EXCERPTED RECORDS:
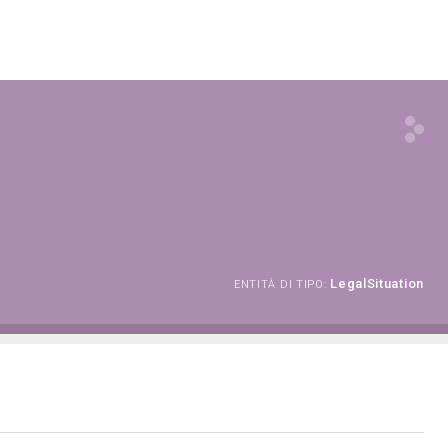
LegalSituation
ENTITÀ DI TIPO:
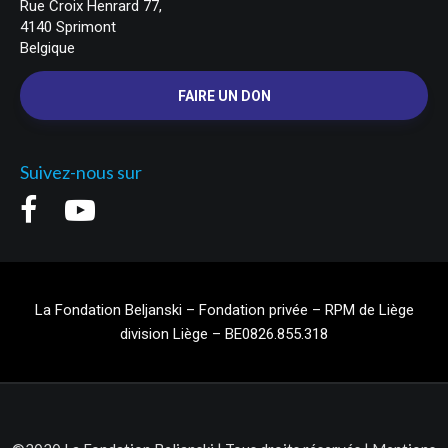
Rue Croix Henrard 77,
4140 Sprimont
Belgique
FAIRE UN DON
Suivez-nous sur
La Fondation Beljanski – Fondation privée – RPM de Liège
division Liège – BE0826.855.318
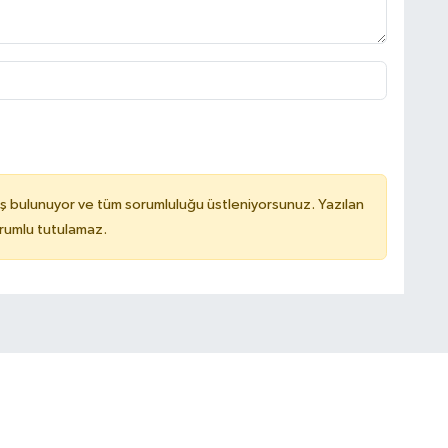
ş bulunuyor ve tüm sorumluluğu üstleniyorsunuz. Yazılan
rumlu tutulamaz.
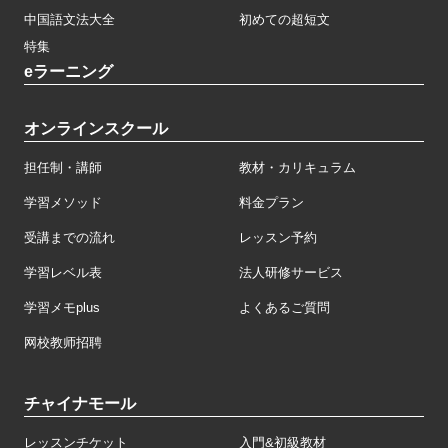
中国語文法大全
初めての超短文
特集
eラーニング
オンラインスクール
担任制・講師
教材・カリキュラム
学習メソッド
料金プラン
受講までの流れ
レッスン予約
学習レベル表
法人研修サービス
学習メモplus
よくあるご質問
网校教师招聘
チャイナモール
レッスンチケット
入門&初級教材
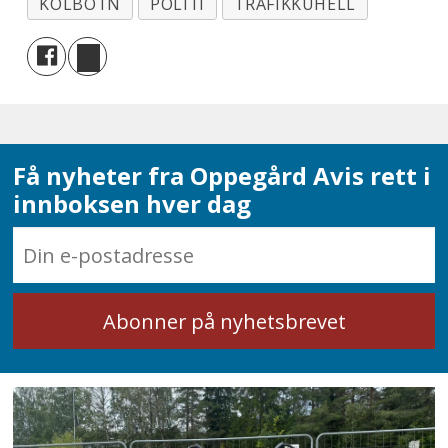
KOLBOTN
POLITI
TRAFIKKUHELL
Få nyheter fra Oppegård Avis rett i
innboksen hver dag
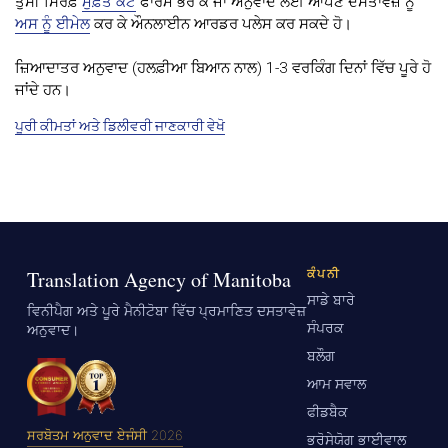
ਤੁਸੀਂ ਸਿਰਫ਼
ਮੁਫ਼ਤ ਕੋਟ
ਫਾਰਮ ਭਰ ਕੇ ਜਾਂ ਅਨੁਵਾਦ ਲਈ ਆਪਣੇ ਦਸਤਾਵੇਜ਼ ਨੂੰ
ਅਸ ਨੂੰ ਈਮੇਲ
ਕਰ ਕੇ ਔਨਲਾਈਨ ਆਰਡਰ ਪਲੇਸ ਕਰ ਸਕਦੇ ਹੋ।
ਜ਼ਿਆਦਾਤਰ ਅਨੁਵਾਦ (ਹਲਫ਼ੀਆ ਬਿਆਨ ਨਾਲ) 1-3 ਵਰਕਿੰਗ ਦਿਨਾਂ ਵਿੱਚ ਪੂਰੇ ਹੋ
ਜਾਂਦੇ ਹਨ।
ਪੂਰੀ ਕੀਮਤਾਂ ਅਤੇ ਡਿਲੀਵਰੀ ਜਾਣਕਾਰੀ ਵੇਖੋ
Translation Agency of Manitoba
ਕੰਪਨੀ
ਸਾਡੇ ਬਾਰੇ
ਵਿਨੀਪੈਗ ਅਤੇ ਪੂਰੇ ਮੈਨੀਟੋਬਾ ਵਿੱਚ ਪ੍ਰਮਾਣਿਤ ਦਸਤਾਵੇਜ਼
ਸੰਪਰਕ
ਅਨੁਵਾਦ।
ਬਲੌਗ
ਆਮ ਸਵਾਲ
ਫੀਡਬੈਕ
ਸਰਬੋਤਮ ਅਨੁਵਾਦ ਏਜੰਸੀ 2026
ਭਰੋਸੇਯੋਗ ਭਾਈਵਾਲ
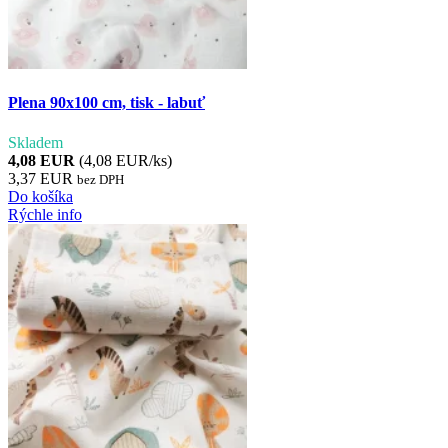
Plena 90x100 cm, tisk - labuť
Skladem
4,08 EUR
(4,08 EUR/ks)
3,37 EUR
bez DPH
Do košíka
Rýchle info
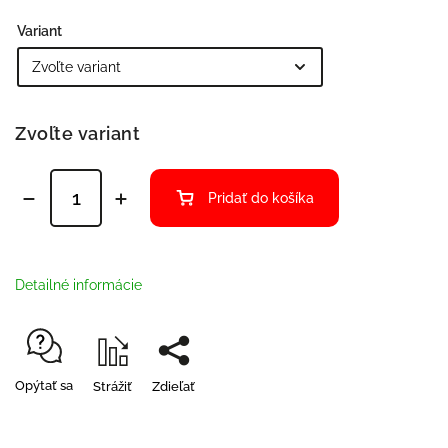
Variant
Zvoľte variant
Pridať do košíka
Detailné informácie
Opýtať sa
Strážiť
Zdieľať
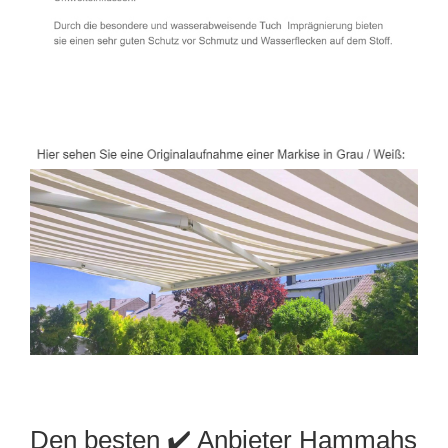
Den besten ✔️ Anbieter Hammahs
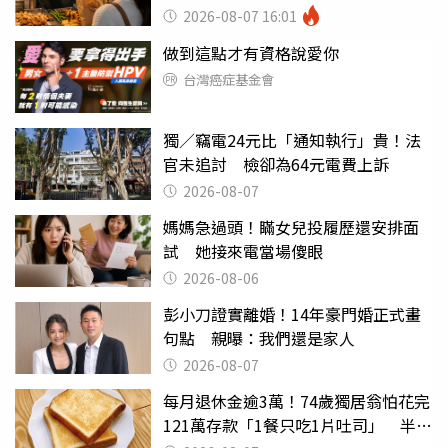
灣
2026-08-07 16:01
做到這點才有資格說愛你
台灣癌症基金會
獨／竊電24元比「通知執行」貴！法
官未追討 檢卻為64元電費上訴
2026-08-07
媽媽急過頭！瞞女兒投履歷還安排面
試 她接來電當場傻眼
2026-08-06
彭小刀證實離婚！14年豪門婚正式畫
句點 親曝：我們還是家人
2026-08-07
每月退休金逾3萬！74歲獨居翁怕花完
121萬存款「1餐只吃1片吐司」 半年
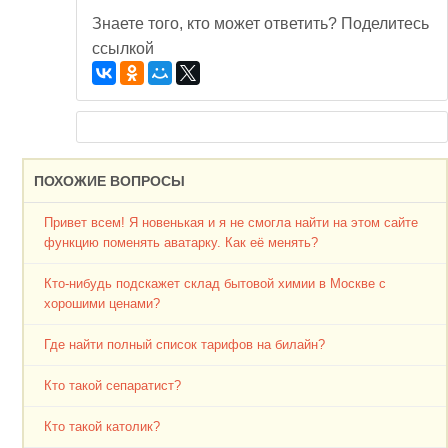
Знаете того, кто может ответить? Поделитесь
ссылкой
ПОХОЖИЕ ВОПРОСЫ
Привет всем! Я новенькая и я не смогла найти на этом сайте
функцию поменять аватарку. Как её менять?
Кто-нибудь подскажет склад бытовой химии в Москве с
хорошими ценами?
Где найти полный список тарифов на билайн?
Кто такой сепаратист?
Кто такой католик?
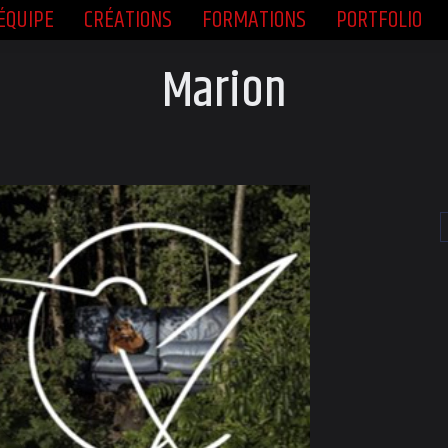
ÉQUIPE
CRÉATIONS
FORMATIONS
PORTFOLIO
ÉQUIPE
CRÉATIONS
FORMATIONS
PORTFOLIO
Marion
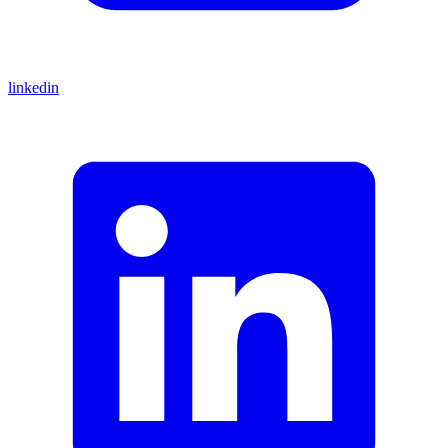
linkedin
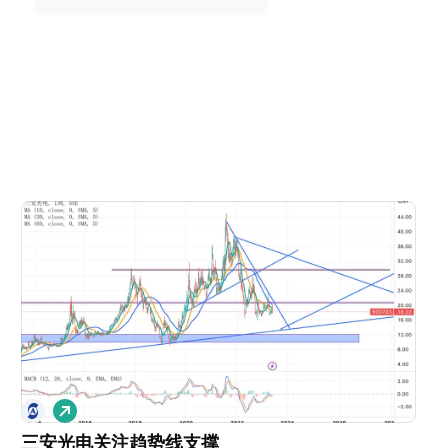
做
多
三安光电关注趋势线支撑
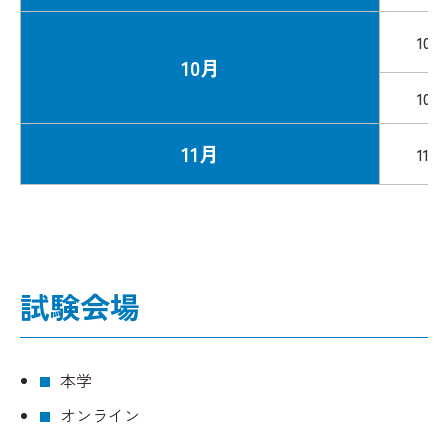
10/
10月
10/
11月
11/1
試験会場
本学
オンライン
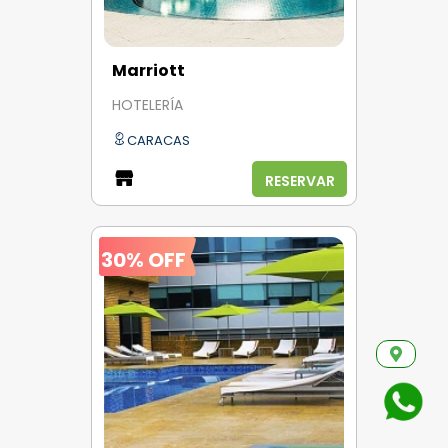
Marriott
HOTELERÍA
CARACAS
RESERVAR
30% OFF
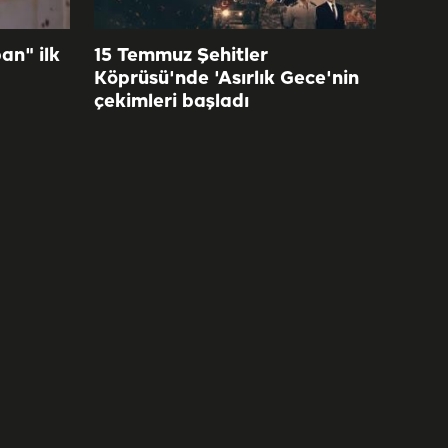
an" ilk
15 Temmuz Şehitler
Köprüsü'nde 'Asırlık Gece'nin
çekimleri başladı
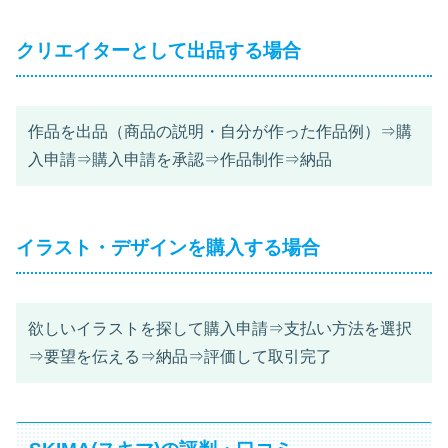
クリエイターとして出品する場合
作品を出品（商品の説明・自分が作った作品例）⇒購
入申請⇒購入申請を承認⇒作品制作⇒納品
イラスト・デザインを購入する場合
欲しいイラストを探して購入申請⇒支払い方法を選択
⇒要望を伝える⇒納品⇒評価して取引完了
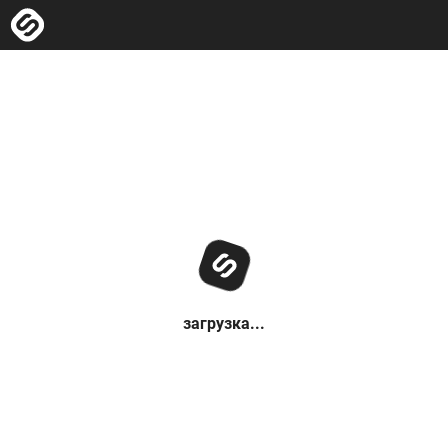
загрузка...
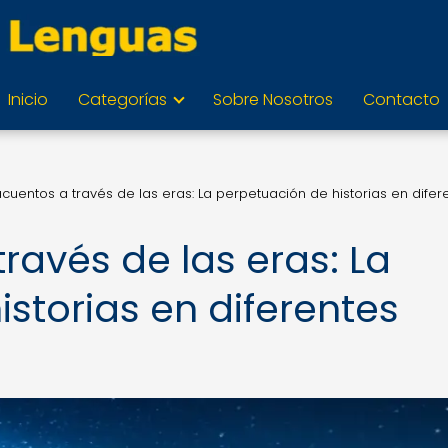
Inicio
Categorías
Sobre Nosotros
Contacto
cuentos a través de las eras: La perpetuación de historias en difer
ravés de las eras: La
storias en diferentes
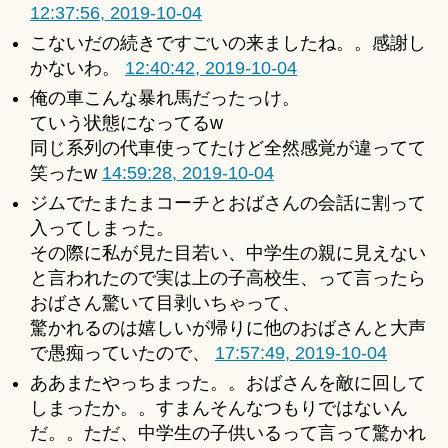
12:37:56, 2019-10-04
こないだの続きですごいの来ましたね。。感謝し
かないわ。
12:40:42, 2019-10-04
俺の車こんな暴れ馬だったっけ。
ていう状態になってるw
同じ系列の代車使ってたけど全然感覚が違ってて
笑ったw
14:59:28, 2019-10-04
ジムでたまたまコーチとおばさんの会話に割って
入ってしまった。
その際に私が見た目若い、中学生の親に見えない
と言われたので実は上の子高校生、って言ったら
おばさん驚いて目剥いちゃって、
驚かれるのは嬉しいが帰りに他のおばさんと大声
で愚痴っていたので、
17:57:49, 2019-10-04
ああまたやっちまった。。おばさんを敵に回して
しまったか。。すまんそんなつもりではないん
だ。。ただ、中学生の子供いるって言って驚かれ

TASK DESCRIPTION: Leave out the pictures and output every record above precisely as given.

PROBLEM SOLUTION:
LegalSituation
ENTITÀ DI TIPO:
Rue Croix Henrard 77,
4140 Sprimont
Belgique
FAIRE UN DON
Suivez-nous sur
La Fondation Beljanski – Fondation privée – RPM de Liège
division Liège – BE0826.855.318
ş bulunuyor ve tüm sorumluluğu üstleniyorsunuz. Yazılan
rumlu tutulamaz.
中国語文法大全
初めての超短文
特集
eラーニング
オンラインスクール
担任制・講師
教材・カリキュラム
学習メソッド
料金プラン
受講までの流れ
レッスン予約
学習レベル表
法人研修サービス
学習メモplus
よくあるご質問
网校教师招聘
チャイナモール
レッスンチケット
入門&初級教材
KOLBOTN
POLITI
TRAFIKKUHELL
Få nyheter fra Oppegård Avis rett i
innboksen hver dag
ਤੁਸੀਂ ਸਿਰਫ਼
ਮੁਫ਼ਤ ਕੋਟ
ਫਾਰਮ ਭਰ ਕੇ ਜਾਂ ਅਨੁਵਾਦ ਲਈ ਆਪਣੇ ਦਸਤਾਵੇਜ਼ ਨੂੰ
ਅਸ ਨੂੰ ਈਮੇਲ
ਕਰ ਕੇ ਔਨਲਾਈਨ ਆਰਡਰ ਪਲੇਸ ਕਰ ਸਕਦੇ ਹੋ।
ਜ਼ਿਆਦਾਤਰ ਅਨੁਵਾਦ (ਹਲਫ਼ੀਆ ਬਿਆਨ ਨਾਲ) 1-3 ਵਰਕਿੰਗ ਦਿਨਾਂ ਵਿੱਚ ਪੂਰੇ ਹੋ
ਜਾਂਦੇ ਹਨ।
ਪੂਰੀ ਕੀਮਤਾਂ ਅਤੇ ਡਿਲੀਵਰੀ ਜਾਣਕਾਰੀ ਵੇਖੋ
Translation Agency of Manitoba
ਕੰਪਨੀ
ਸਾਡੇ ਬਾਰੇ
ਵਿਨੀਪੈਗ ਅਤੇ ਪੂਰੇ ਮੈਨੀਟੋਬਾ ਵਿੱਚ ਪ੍ਰਮਾਣਿਤ ਦਸਤਾਵੇਜ਼
ਸੰਪਰਕ
ਅਨੁਵਾਦ।
ਬਲੌਗ
ਆਮ ਸਵਾਲ
ਫੀਡਬੈਕ
ਸਰਬੋਤਮ ਅਨੁਵਾਦ ਏਜੰਸੀ 2026
ਭਰੋਸੇਯੋਗ ਭਾਈਵਾਲ
Plena 90x100 cm, tisk - labuť
Skladem
4,08 EUR
(4,08 EUR/ks)
3,37 EUR
bez DPH
Do košíka
Rýchle info
Variant
Zvoľte variant
Pridať do košíka
Detailné informácie
Opýtať sa
Strážiť
Zdieľať
Den besten ✔️ Anbieter Hammahs
灣
2026-08-07 16:01
做到這點才有資格說愛你
台灣癌症基金會
獨／竊電24元比「通知執行」貴！法
官未追討 檢卻為64元電費上訴
2026-08-07
媽媽急過頭！瞞女兒投履歷還安排面
試 她接來電當場傻眼
2026-08-06
彭小刀證實離婚！14年豪門婚正式畫
句點 親曝：我們還是家人
2026-08-07
每月退休金逾3萬！74歲獨居翁怕花完
121萬存款「1餐只吃1片吐司」 半年
Знаете того, кто может ответить? Поделитесь
ссылкой
ПОХОЖИЕ ВОПРОСЫ
Привет всем! Я новенькая и я не смогла найти на этом сайте
функцию поменять аватарку. Как её менять?
Кто-нибудь подскажет склад бытовой химии в Москве с
хорошими ценами?
Где найти полный список тарифов на билайн?
Кто такой сепаратист?
Кто такой католик?
ÉQUIPE
CRÉATIONS
FORMATIONS
PORTFOLIO
ÉQUIPE
CRÉATIONS
FORMATIONS
PORTFOLIO
Marion
linkedin
做
多
三安光电关注趋势线支撑
10/
10月
10/
11月
11/1
試験会場
本学
オンライン
Marriott
HOTELERÍA
CARACAS
RESERVAR
30% OFF
an" ilk
15 Temmuz Şehitler
Köprüsü'nde 'Asırlık Gece'nin
çekimleri başladı
クリエイターとして出品する場合
作品を出品（商品の説明・自分が作った作品例）⇒購
入申請⇒購入申請を承認⇒作品制作⇒納品
イラスト・デザインを購入する場合
欲しいイラストを探して購入申請⇒支払い方法を選択
⇒要望を伝える⇒納品⇒評価して取引完了
загрузка...
Inicio
Categorías
Sobre Nosotros
Contacto
cuentos a través de las eras: La perpetuación de historias en difer
ravés de las eras: La
storias en diferentes
12:37:56, 2019-10-04
こないだの続きですごいの来ましたね。。感謝し
かないわ。
12:40:42, 2019-10-04
俺の車こんな暴れ馬だったっけ。
ていう状態になってるw
同じ系列の代車使ってたけど全然感覚が違ってて
笑ったw
14:59:28, 2019-10-04
ジムでたまたまコーチとおばさんの会話に割って
入ってしまった。
その際に私が見た目若い、中学生の親に見えない
と言われたので実は上の子高校生、って言ったら
おばさん驚いて目剥いちゃって、
驚かれるのは嬉しいが帰りに他のおばさんと大声
で愚痴っていたので、
17:57:49, 2019-10-04
ああまたやっちまった。。おばさんを敵に回して
しまったか。。すまんそんなつもりではないん
だ。。ただ、中学生の子供いるって言って驚かれ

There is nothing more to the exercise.